A couple of years after that, I bought a word processor. Now that one I was all for because it meant the end of carbon paper, correction tape and endless do-overs when editing my writing. I do love cut and paste. Now, however, I approach the latest generation of computer with fear and trembling because it auto-corrects, auto-updates and auto-improves itself to the point I can no longer even use it, much less understand it.

Case in point: I am charged with maintaining a website for an economic honor society. That may sound made-up since I just confessed my lack of computer saavy, but it is true. That has gone reasonably well until now. NOW is when the distant webhost said he had to move the server. I am advanced enough to know he didn’t meant it would look better on the wall by the window, but “moving the server” could have meant transferring the files to a flash drive or to an intergalactic orb far far away.

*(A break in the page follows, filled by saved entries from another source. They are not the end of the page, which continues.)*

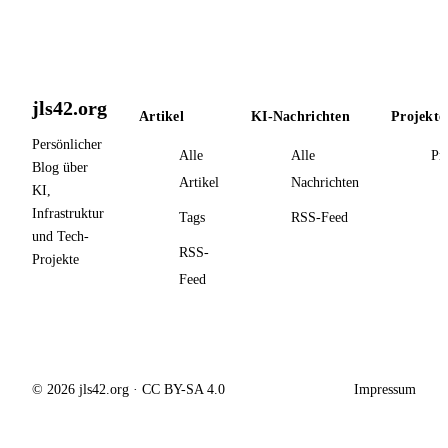
jls42.org
Artikel
KI-Nachrichten
Projekte
Persönlicher
Alle
Alle
Pr
Blog über
Artikel
Nachrichten
KI,
Infrastruktur
Tags
RSS-Feed
und Tech-
RSS-
Projekte
Feed
© 2026 jls42.org · CC BY-SA 4.0
Impressum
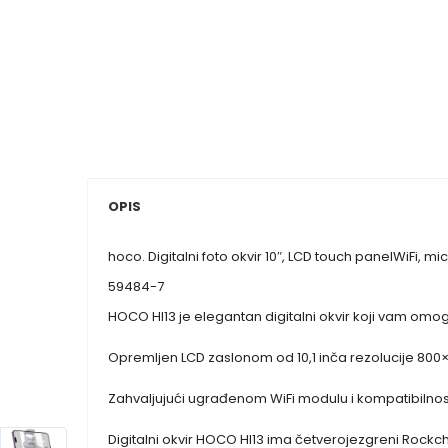
OPIS
hoco. Digitalni foto okvir 10″, LCD touch panelWiFi, mi
59484-7
HOCO HI13 je elegantan digitalni okvir koji vam omogu
Opremljen LCD zaslonom od 10,1 inča rezolucije 800×12
Zahvaljujući ugrađenom WiFi modulu i kompatibilnosti s
Digitalni okvir HOCO HI13 ima četverojezgreni Rockc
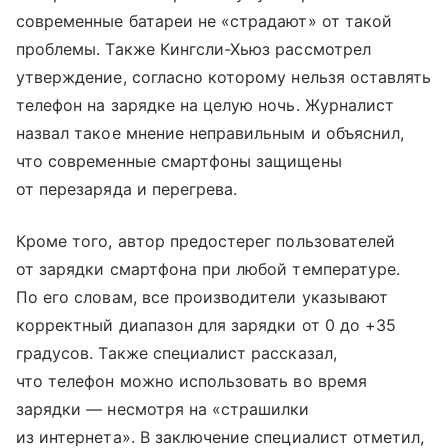
современные батареи не «страдают» от такой
проблемы. Также Кингсли-Хьюз рассмотрел
утверждение, согласно которому нельзя оставлять
телефон на зарядке на целую ночь. Журналист
назвал такое мнение неправильным и объяснил,
что современные смартфоны защищены
от перезаряда и перегрева.
Кроме того, автор предостерег пользователей
от зарядки смартфона при любой температуре.
По его словам, все производители указывают
корректный диапазон для зарядки от 0 до +35
градусов. Также специалист рассказал,
что телефон можно использовать во время
зарядки — несмотря на «страшилки
из интернета». В заключение специалист отметил,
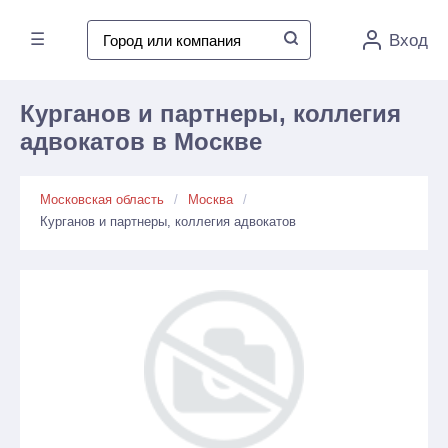
☰
Вход
Курганов и партнеры, коллегия
адвокатов в Москве
Московская область
Москва
Курганов и партнеры, коллегия адвокатов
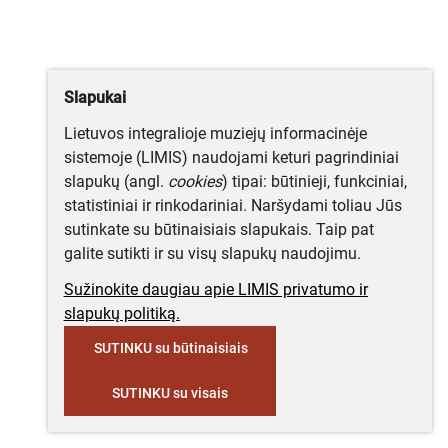
Slapukai
Lietuvos integralioje muziejų informacinėje
sistemoje (LIMIS) naudojami keturi pagrindiniai
slapukų (angl.
cookies
) tipai: būtinieji, funkciniai,
statistiniai ir rinkodariniai. Naršydami toliau Jūs
sutinkate su būtinaisiais slapukais. Taip pat
galite sutikti ir su visų slapukų naudojimu.
Sužinokite daugiau apie LIMIS privatumo ir
slapukų politiką.
SUTINKU su būtinaisiais
SUTINKU su visais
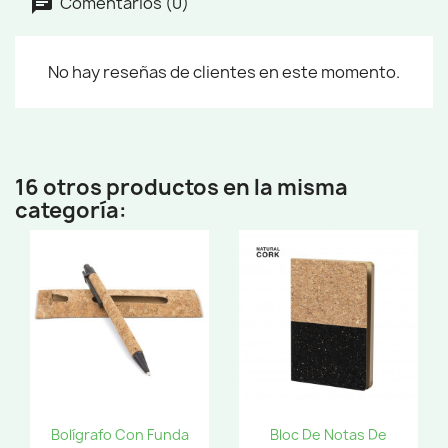
Comentarios (0)
No hay reseñas de clientes en este momento.
16 otros productos en la misma
categoría:
Bolígrafo Con Funda
Bloc De Notas De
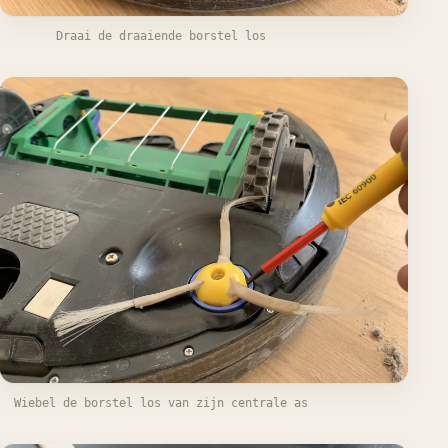
Draai de draaiende borstel los
Wiebel de borstel los van zijn centrale as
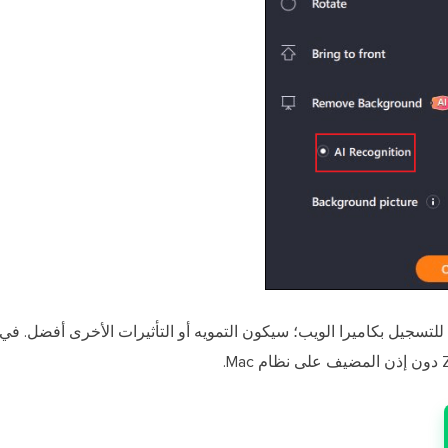
للتسجيل بكاميرا الويب؛ سيكون التمويه أو التأثيرات الأخرى أفضل. في الخ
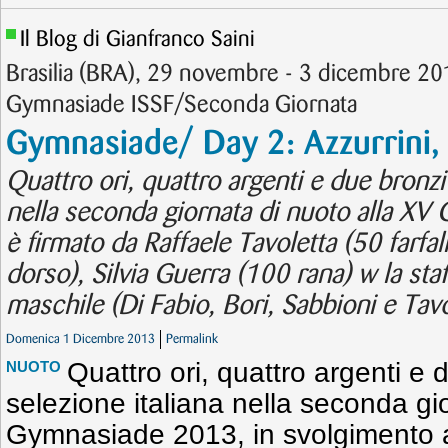
Il Blog di Gianfranco Saini
Brasilia (BRA), 29 novembre - 3 dicembre 20
Gymnasiade ISSF/Seconda Giornata
Gymnasiade/ Day 2: Azzurrini, 
Quattro ori, quattro argenti e due bronzi 
nella seconda giornata di nuoto alla XV 
è firmato da Raffaele Tavoletta (50 farfa
dorso), Silvia Guerra (100 rana) w la staf
maschile (Di Fabio, Bori, Sabbioni e Tavo
Domenica 1 Dicembre 2013
Permalink
Quattro ori, quattro argenti e 
NUOTO
selezione italiana nella seconda gi
Gymnasiade 2013, in svolgimento a 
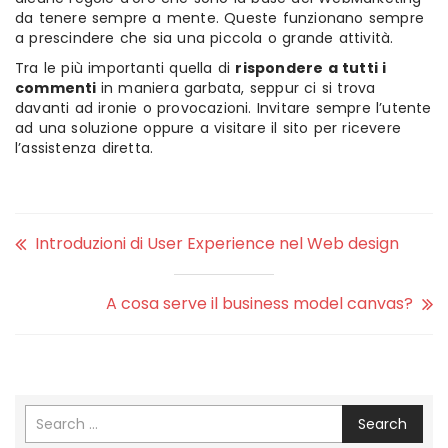
da tenere sempre a mente. Queste funzionano sempre
a prescindere che sia una piccola o grande attività.
Tra le più importanti quella di
rispondere a tutti i
commenti
in maniera garbata, seppur ci si trova
davanti ad ironie o provocazioni. Invitare sempre l’utente
ad una soluzione oppure a visitare il sito per ricevere
l’assistenza diretta.
Introduzioni di User Experience nel Web design
A cosa serve il business model canvas?
Search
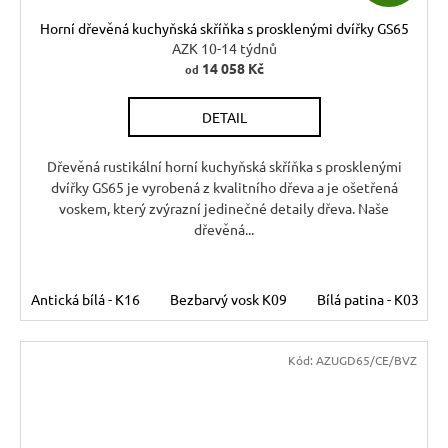
D
Horní dřevěná kuchyňská skříňka s prosklenými dvířky GS65
A
AZK 10-14 týdnů
14 058 Kč
od
R
DETAIL
M
A
Dřevěná rustikální horní kuchyňská skříňka s prosklenými
dvířky GS65 je vyrobená z kvalitního dřeva a je ošetřená
voskem, který zvýrazní jedinečné detaily dřeva. Naše
dřevěná...
Antická bílá - K16
Bezbarvý vosk K09
Bílá patina - K03
Kód:
AZUGD65/CE/BVZ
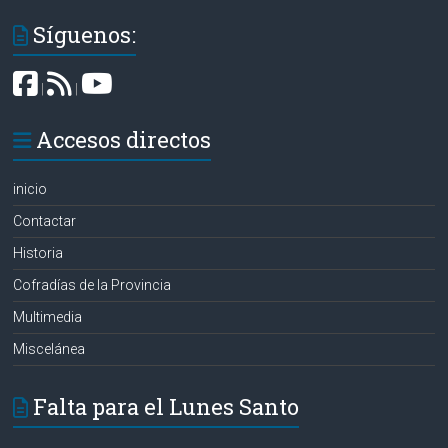
Síguenos:
|
|
Accesos directos
inicio
Contactar
Historia
Cofradías de la Provincia
Multimedia
Miscelánea
Falta para el Lunes Santo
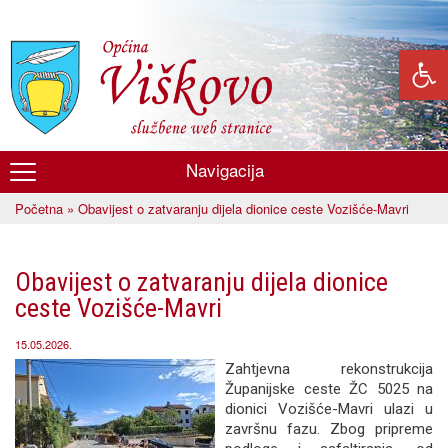
Skoči
na
glavni
sadržaj
Navigacija
Općina
Početna
» Obavijest o zatvaranju dijela dionice ceste Vozišće-Mavri
Viškovo
Vi ste ovdje
Obavijest o zatvaranju dijela dionice
ceste Vozišće-Mavri
15.05.2026.
Zahtjevna rekonstrukcija
Županijske ceste ŽC 5025 na
dionici Vozišće-Mavri ulazi u
završnu fazu. Zbog pripreme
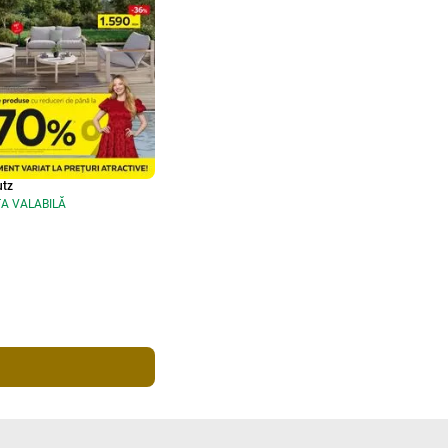
tz
A VALABILĂ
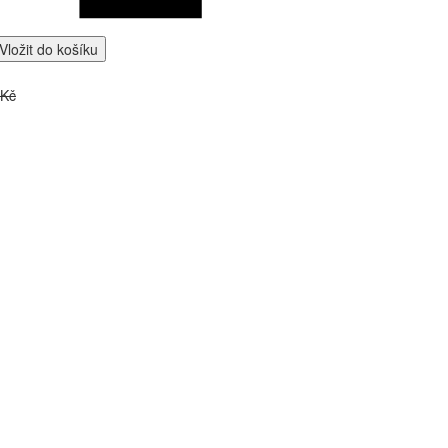
Vložit do košíku
 Kč
NÉ PRODUKTY
p
á
 černá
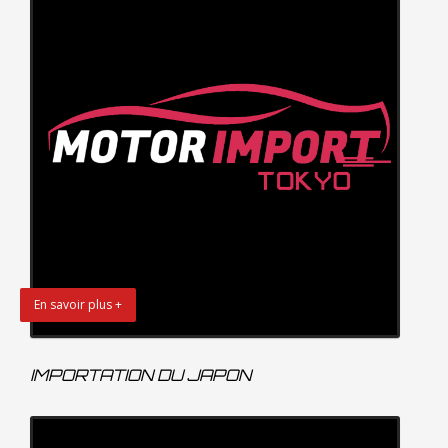
En savoir plus +
IMPORTATION DU JAPON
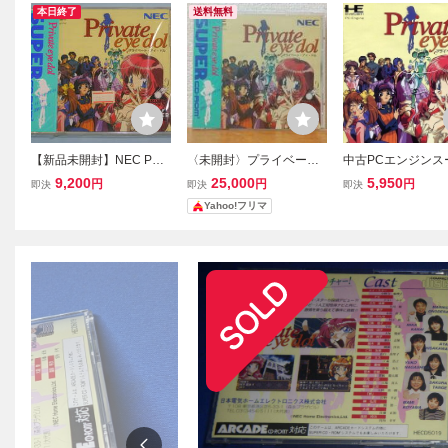
本日終了
送料無料
【新品未開封】NEC PC
〈未開封〉プライベー
中古PCエンジンス
エンジン プライベート ア
ト・アイ・ドル Private e
CDソフト プライ
9,200
25,000
5,950
円
円
円
即決
即決
即決
イドル Private eye dol
ye dol NEC 日本電気ホー
ト・アイ・ドル
Yahoo!フリマ
ム SUPER-ROM2 PCエン
ジン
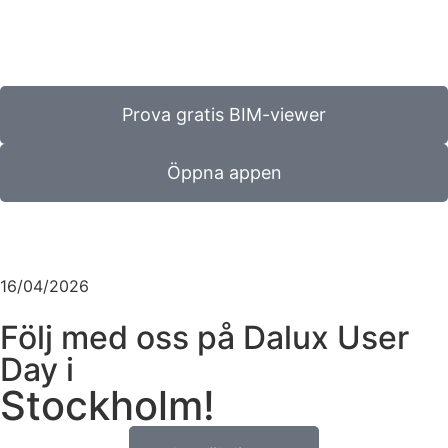
Prova gratis BIM-viewer
Öppna appen
16/04/2026
Följ med oss på Dalux User
Day i
Stockholm!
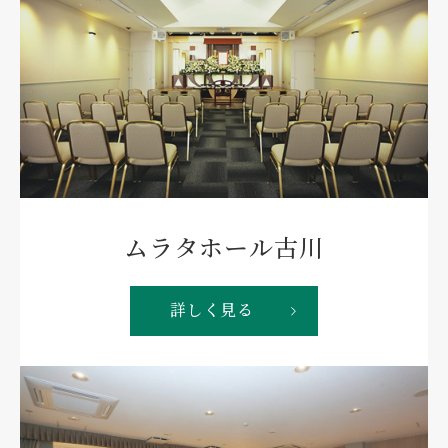
13,200円
今治謹製ふんわりタオル
（¥1,320×10個）
ムラタホール古川
詳しく見る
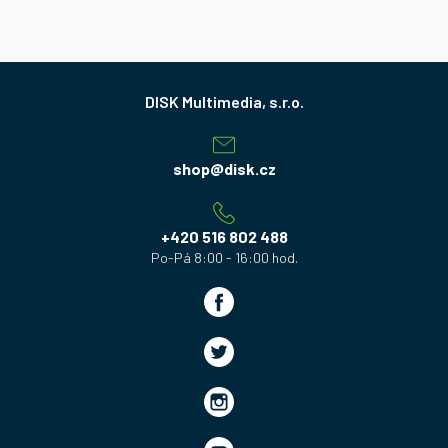
Z
á
p
a
shop
@
disk.cz
t
í
+420 516 802 488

Whether new computer or new galaxy, I was notified that the move went well and I could update the site at my leisure. Ha! None of my log-on credentials worked, so I emailed the webmaster. I was told I just needed to set up a new website connection with FTP. He might as well have said I just needed to jot over next door and perform a frontal lobotomy. At least I know what a frontal lobotomy is.
This came at a time when I had just learned at a writing conference that successful book marketing is done primarily online these days. The website is the new business card and marketing tools are blogs, Instagram, Facebook posts and Twitter. Last I knew, twitter meant the sound birds make. Although you could be excitable and get “all a twitter” over something. Pretty sure neither of those are the Twitter I have to get to know.

The upshot is that I, who have been known to turn off the electricity and read by the light of an oil lamp to protest the screeching rate of “progress,” must now learn not only to navigate FTP, but to do Facebook posts, post boosts, FB ads, hashtag stuff and tweet somewhere to promote my books.

Maybe I will light the oil lamp and then jot over next door and talk about that lobotomy instead.